New data just released shows the US economy is a bit weaker than everyone expected. Second quarter GDP data has been revised downward, showing that the US expanded at only 2.0% in the quarter instead of the first-reported 2.1%. Government spending, weaker exports, and private inventories weighed on the numbers. However, the very good news in the data is that consumer spending increase was the strongest in 4.5 years.
FINSUM: Consumer spending is at its highest levels since 2014 at the same time as bond yields are at extraordinary lows and everyone is worried about a recession. Either a recession will arrive or there will be some big losses in bond markets.
Pimco is probably the most respected name in fixed income, and the firm just went on the record warning about the economy and encouraging the Fed to act. The asset manager argues that the US economy is in worse shape than many think and is admonishing the Fed to cut rates more aggressively than expectations. Pimco says that momentum in the labor market is slowing, the trade war is showing little sign of abating, and the risk of financial excess caused by lower rates appears minimal. According to Pimco, “We can’t emphasise enough that labour market momentum has decelerated more markedly than most forecasters were previously expecting”.

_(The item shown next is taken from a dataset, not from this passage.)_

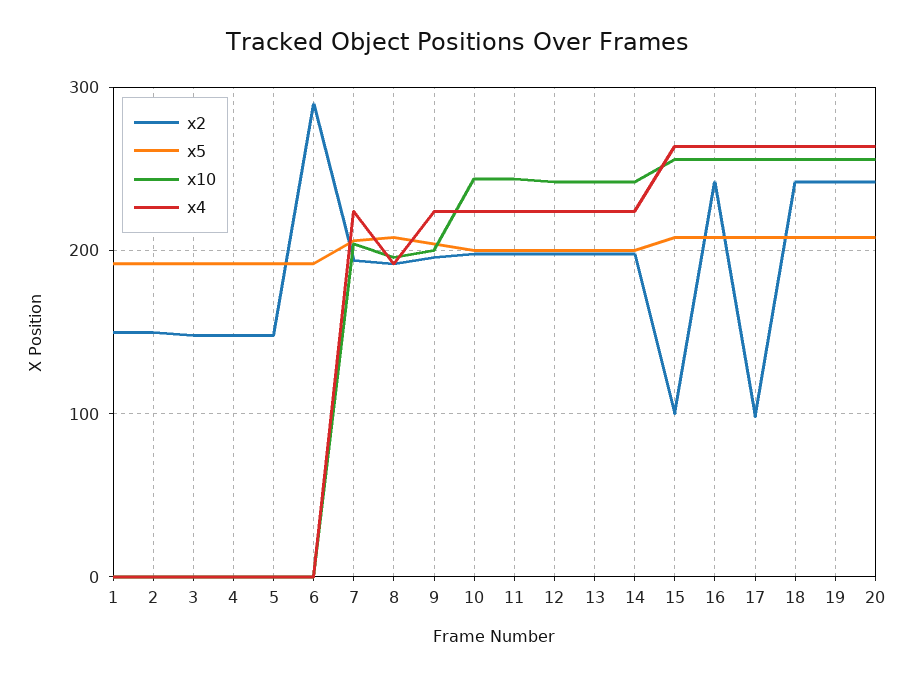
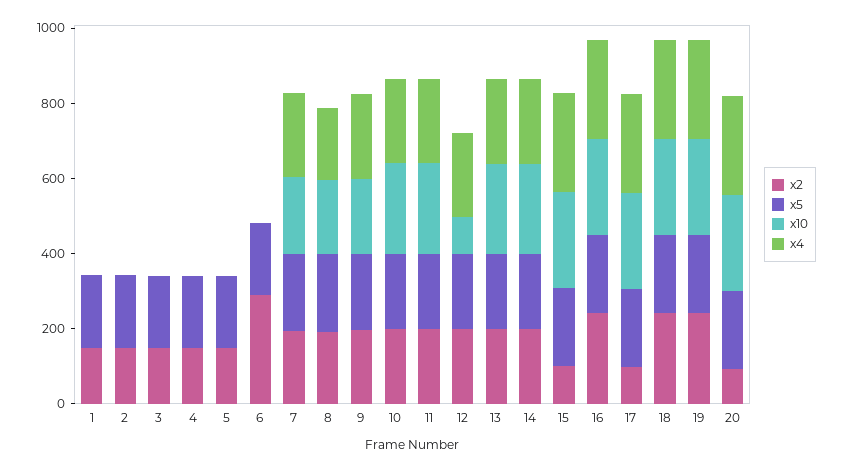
x10, 12: 240 -> 100
x2, 20: 240 -> 100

FINSUM: We actually are on the opposite side of the fence as Pimco. We think the market is blowing things out of proportion about the economy and is overly worried. We surely hope we are right.
The bond market is doing something that it usually doesn’t—it is scaring stocks. Generally speaking, big sell offs in stocks drive moves in bonds, but rarely do moves in bonds spook stocks. Except for right now, that is. The ten-year yield dropped to 1.48% recently, below the two-year’s 1.51%, signaling another 2y-10y inversion which is a classic recession indicator. But the 3m-10y is even scarier as it touched a fresh new low of negative 51 basis points.

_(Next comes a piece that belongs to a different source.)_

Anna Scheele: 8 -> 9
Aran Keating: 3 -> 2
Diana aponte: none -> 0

FINSUM: The bond market thinks a recession is coming and that Fed policy is too tight. The velocity with which that sentiment is driving yields is spooking stocks, and rightly so.
There are a lot of worries in the market that a recession may be headed the way of both the world generally, and the US more specifically. However, two analysts from well-respected Ned Davis Research have a different opinion. Of their 10 recession indicators which they watch, only one is signaling a recession. In particular, they dismiss five of the market’s biggest worries: the inversion, market breadth, deteriorating economic signals, earnings deceleration, and the trade war.
FINSUM: These guys seem overly optimistic. One of our big questions is whether some weakening signs in the economic actually point to a recession, or are they just part of a temporary ebb.
Negative bond yields dominate the globe, and US yields are headed inexorably lower. The bond rally that has unfolded year is hard to over-state, with the 30-year Treasury at an all-time low. However, all those gains look likely to reverse sharply, as signs are on the horizon that US inflation is about to jump. The trend in CPI looks likely to show a bump after a series of lower annual highs. The movement is exactly the same as the one that preceded gold’s big jump this year. According to the data, CPI looks likely to rise to 2.5%, which would virtually eliminate the possibility for negative yields on the 30-year bond.
FINSUM: While calling higher inflation is a dangerous game in the post-Crisis world, the general analysis here is reflective of the fact that yields are way too low for how healthy the economy looks in data.
This is a tough market. Stocks are right near all-time highs and bond yields are near all-time lows. So how can an investor find steady current income and keep the door open to capital appreciation? Enter an underappreciated asset class—convertible bonds. Often referred to as “equities with training wheels”, convertible bonds have a lot of the upside of stocks due to their conversion feature, but also the downside protection of bonds because of their income feature. According to a convertible fund manager at Franklin, “You don’t get all the equity upside, but you can only fall so far because you have the downside protection of the bond”. Look to find converts with 7% of the equity upside of stocks, but only 50% of the downside risk.
FINSUM: Converts have actually outperformed a 60/40 balanced portfolio historically (by almost 2% per year with a similar level of volatility!). Some funds to look at include FISCX, PACIX, and AVK.